YOUR OBJECTIVE: Please find and copy each line of the material below that contains the string "heart", treating uppercase and lowercase as different.

Outline material:
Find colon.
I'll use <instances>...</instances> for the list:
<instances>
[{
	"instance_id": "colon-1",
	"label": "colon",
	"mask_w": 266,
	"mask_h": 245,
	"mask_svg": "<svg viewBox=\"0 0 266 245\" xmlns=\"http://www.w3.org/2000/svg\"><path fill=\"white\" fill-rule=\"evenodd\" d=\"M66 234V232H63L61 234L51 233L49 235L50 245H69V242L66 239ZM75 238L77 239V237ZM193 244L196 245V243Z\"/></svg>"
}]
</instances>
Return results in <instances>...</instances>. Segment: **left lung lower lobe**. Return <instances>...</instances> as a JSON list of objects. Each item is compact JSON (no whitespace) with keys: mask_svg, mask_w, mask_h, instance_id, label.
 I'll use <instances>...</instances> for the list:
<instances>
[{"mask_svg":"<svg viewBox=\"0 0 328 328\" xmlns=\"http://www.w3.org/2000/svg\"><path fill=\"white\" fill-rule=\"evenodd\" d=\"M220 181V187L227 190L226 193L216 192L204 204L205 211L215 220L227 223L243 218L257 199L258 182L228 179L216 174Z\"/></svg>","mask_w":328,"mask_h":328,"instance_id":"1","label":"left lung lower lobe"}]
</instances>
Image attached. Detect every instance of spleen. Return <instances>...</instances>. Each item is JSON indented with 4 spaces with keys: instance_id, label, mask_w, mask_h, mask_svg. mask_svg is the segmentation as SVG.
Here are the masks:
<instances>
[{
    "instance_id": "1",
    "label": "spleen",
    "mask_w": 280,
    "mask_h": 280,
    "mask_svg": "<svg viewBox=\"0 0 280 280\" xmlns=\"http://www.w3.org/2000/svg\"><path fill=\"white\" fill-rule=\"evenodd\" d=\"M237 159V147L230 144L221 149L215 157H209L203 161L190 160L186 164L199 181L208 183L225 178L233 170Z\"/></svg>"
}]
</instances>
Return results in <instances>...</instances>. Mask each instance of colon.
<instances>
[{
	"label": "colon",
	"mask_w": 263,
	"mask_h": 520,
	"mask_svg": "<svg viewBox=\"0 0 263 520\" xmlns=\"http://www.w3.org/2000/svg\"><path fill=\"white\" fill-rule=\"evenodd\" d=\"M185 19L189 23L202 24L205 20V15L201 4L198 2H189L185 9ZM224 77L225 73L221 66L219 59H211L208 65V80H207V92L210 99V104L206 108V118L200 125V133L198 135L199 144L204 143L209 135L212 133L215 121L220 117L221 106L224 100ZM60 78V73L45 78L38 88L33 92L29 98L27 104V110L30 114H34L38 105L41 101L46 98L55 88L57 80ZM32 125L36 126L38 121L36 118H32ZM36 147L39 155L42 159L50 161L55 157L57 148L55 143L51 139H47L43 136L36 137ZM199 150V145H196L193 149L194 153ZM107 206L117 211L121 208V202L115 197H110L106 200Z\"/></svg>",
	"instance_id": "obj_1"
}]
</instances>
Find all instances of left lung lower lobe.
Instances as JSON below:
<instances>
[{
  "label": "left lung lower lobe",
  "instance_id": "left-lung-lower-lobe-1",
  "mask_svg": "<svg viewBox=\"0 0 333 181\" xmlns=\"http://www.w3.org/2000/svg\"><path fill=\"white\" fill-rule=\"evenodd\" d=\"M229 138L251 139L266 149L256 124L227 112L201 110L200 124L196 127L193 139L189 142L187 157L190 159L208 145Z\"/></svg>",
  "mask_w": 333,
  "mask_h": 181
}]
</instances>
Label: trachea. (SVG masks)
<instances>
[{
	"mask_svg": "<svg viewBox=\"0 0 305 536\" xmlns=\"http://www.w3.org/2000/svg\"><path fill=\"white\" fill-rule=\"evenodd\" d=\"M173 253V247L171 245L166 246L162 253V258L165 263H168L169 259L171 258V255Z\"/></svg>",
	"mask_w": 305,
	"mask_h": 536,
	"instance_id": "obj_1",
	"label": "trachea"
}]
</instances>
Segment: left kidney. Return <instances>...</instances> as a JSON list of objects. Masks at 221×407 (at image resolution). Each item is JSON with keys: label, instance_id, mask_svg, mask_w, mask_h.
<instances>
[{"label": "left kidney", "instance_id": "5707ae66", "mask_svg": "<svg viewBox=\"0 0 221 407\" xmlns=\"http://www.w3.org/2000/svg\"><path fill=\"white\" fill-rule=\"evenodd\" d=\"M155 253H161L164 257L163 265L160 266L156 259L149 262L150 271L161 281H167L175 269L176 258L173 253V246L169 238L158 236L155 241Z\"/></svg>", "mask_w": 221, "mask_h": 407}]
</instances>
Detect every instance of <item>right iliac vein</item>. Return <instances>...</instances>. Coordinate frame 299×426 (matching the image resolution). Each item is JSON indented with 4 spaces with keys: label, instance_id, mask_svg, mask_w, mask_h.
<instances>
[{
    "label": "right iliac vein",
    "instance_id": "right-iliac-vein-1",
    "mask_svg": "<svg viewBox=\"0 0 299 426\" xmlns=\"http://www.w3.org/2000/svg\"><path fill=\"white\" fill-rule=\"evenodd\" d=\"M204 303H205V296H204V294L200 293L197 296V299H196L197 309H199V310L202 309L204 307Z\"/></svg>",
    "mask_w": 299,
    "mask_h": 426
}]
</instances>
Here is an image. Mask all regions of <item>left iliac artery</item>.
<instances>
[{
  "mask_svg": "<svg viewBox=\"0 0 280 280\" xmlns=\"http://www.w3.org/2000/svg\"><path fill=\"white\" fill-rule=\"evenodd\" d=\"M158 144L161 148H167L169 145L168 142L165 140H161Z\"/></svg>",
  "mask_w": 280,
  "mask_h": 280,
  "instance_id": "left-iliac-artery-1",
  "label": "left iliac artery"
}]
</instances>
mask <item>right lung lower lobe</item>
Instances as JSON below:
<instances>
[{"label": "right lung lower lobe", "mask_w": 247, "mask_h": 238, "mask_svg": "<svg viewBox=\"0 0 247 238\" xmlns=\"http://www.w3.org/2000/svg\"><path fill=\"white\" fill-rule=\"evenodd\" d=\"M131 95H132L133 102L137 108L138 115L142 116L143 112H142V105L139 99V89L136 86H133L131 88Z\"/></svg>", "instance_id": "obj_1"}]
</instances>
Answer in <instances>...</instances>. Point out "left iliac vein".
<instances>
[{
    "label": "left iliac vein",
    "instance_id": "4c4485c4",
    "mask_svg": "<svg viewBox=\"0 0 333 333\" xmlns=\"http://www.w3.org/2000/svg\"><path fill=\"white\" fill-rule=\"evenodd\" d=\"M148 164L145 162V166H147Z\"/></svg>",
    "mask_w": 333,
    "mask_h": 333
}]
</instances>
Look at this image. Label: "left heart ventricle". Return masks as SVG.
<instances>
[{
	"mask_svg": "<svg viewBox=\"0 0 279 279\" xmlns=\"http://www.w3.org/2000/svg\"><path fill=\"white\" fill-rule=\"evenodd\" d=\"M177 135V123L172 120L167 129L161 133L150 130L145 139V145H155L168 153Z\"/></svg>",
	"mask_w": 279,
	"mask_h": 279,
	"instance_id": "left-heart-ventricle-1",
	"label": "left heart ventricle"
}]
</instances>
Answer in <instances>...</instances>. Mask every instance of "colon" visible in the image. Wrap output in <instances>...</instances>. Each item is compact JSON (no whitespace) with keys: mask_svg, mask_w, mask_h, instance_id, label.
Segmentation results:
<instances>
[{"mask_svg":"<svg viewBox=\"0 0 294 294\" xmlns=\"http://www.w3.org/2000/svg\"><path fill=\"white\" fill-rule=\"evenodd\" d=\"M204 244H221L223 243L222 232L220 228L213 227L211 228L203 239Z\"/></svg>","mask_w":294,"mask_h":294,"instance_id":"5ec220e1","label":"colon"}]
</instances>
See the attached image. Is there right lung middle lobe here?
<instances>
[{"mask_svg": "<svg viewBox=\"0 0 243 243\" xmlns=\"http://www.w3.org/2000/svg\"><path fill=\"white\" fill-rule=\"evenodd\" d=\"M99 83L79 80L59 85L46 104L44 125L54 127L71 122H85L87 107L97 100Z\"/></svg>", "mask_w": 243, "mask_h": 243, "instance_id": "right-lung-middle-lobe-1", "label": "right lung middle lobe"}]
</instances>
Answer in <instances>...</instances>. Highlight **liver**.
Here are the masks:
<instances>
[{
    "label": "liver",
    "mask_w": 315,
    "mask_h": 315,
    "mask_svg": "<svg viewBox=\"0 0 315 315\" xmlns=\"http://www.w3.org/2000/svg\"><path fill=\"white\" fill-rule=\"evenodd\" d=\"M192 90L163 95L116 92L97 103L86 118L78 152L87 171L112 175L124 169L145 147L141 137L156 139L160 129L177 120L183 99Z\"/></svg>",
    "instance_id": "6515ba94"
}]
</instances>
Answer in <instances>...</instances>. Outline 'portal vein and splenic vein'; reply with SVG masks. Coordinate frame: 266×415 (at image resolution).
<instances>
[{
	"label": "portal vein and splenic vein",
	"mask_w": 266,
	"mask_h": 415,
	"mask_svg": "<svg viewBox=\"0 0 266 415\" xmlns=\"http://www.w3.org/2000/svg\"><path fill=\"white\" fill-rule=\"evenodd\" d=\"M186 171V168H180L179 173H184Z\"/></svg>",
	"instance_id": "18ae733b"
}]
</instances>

TASK SOLUTION:
Look at this image. Label: "left heart ventricle". Return masks as SVG.
	"instance_id": "left-heart-ventricle-1",
	"label": "left heart ventricle"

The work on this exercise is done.